### YOUR TASK
Taking the listing below, restate word for word each line from the line with "middle pip: (807, 949)" to the line with "pinky dip: (880, 839)", ends included, and stop there.

### MATERIALS PROVIDED
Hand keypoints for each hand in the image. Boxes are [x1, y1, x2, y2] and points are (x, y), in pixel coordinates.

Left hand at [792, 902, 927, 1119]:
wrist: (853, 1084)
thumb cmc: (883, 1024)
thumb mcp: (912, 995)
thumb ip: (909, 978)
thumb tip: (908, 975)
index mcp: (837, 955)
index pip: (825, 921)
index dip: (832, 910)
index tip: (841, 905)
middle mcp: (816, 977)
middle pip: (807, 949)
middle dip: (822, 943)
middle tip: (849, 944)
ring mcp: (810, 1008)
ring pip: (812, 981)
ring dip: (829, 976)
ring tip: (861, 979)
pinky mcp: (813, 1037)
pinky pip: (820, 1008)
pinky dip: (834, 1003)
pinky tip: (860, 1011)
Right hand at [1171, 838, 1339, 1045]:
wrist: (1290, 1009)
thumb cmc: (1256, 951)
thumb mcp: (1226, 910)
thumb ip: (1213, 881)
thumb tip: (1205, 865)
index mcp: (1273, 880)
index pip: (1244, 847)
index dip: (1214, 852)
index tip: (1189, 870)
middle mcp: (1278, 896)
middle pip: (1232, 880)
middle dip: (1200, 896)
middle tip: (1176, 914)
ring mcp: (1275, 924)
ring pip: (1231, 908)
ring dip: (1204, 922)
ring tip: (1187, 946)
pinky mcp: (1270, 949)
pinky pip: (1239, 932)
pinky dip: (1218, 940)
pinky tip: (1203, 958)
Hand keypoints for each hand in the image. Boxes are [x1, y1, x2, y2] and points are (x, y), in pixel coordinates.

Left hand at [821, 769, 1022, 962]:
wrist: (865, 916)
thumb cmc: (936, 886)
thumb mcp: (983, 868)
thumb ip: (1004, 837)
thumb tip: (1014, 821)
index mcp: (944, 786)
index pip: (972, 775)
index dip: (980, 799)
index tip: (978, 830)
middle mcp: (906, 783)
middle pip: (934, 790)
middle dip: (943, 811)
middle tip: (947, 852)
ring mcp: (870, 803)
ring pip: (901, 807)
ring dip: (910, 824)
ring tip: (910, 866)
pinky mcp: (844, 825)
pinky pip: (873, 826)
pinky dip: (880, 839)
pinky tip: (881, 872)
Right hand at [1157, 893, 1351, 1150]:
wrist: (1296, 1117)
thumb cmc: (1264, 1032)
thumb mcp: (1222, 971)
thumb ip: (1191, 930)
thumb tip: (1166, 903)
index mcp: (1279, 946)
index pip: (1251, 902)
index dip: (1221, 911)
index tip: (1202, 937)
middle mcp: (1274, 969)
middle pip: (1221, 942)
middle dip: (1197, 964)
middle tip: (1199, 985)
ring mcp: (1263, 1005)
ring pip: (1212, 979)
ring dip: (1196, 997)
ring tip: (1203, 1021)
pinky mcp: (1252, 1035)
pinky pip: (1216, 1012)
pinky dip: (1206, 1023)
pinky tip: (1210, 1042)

### OUTPUT OF THE EXERCISE
middle pip: (807, 949)
middle dip: (822, 943)
middle tip: (849, 944)
ring mcp: (810, 1008)
ring pip: (812, 981)
ring dip: (829, 976)
ring tip: (861, 979)
pinky mcp: (813, 1037)
pinky pip: (820, 1008)
pinky dip: (834, 1003)
pinky tip: (860, 1011)
Right hand at [1171, 838, 1339, 1045]:
wrist: (1290, 1009)
thumb cmc: (1256, 951)
thumb mcp: (1226, 910)
thumb ip: (1213, 881)
thumb tip: (1205, 865)
index mcp: (1273, 880)
index pip: (1244, 847)
index dip: (1214, 852)
index tip: (1189, 870)
middle mcp: (1278, 896)
middle pip: (1232, 880)
middle dip: (1200, 896)
middle tip: (1176, 914)
ring mcp: (1275, 924)
ring pip: (1231, 908)
ring dip: (1204, 922)
ring tip: (1187, 946)
pinky mcp: (1270, 949)
pinky pip: (1239, 932)
pinky dip: (1218, 940)
pinky tip: (1203, 958)
Hand keypoints for each hand in the image. Boxes are [x1, y1, x2, y2] and points are (x, y), in pixel coordinates.

Left hand at [821, 769, 1022, 962]:
wrist: (865, 916)
thumb cmc: (936, 886)
thumb mcp: (983, 868)
thumb ip: (1004, 837)
thumb tip: (1014, 821)
index mcp: (944, 786)
index pip: (972, 775)
index dip: (980, 799)
index tip: (978, 830)
middle mcp: (906, 783)
middle pip: (934, 790)
middle dip: (943, 811)
middle tip: (947, 852)
ring mcp: (870, 803)
ring pip: (901, 807)
ring dip: (910, 824)
ring tip: (910, 866)
pinky mcp: (844, 825)
pinky pip: (873, 826)
pinky dip: (880, 839)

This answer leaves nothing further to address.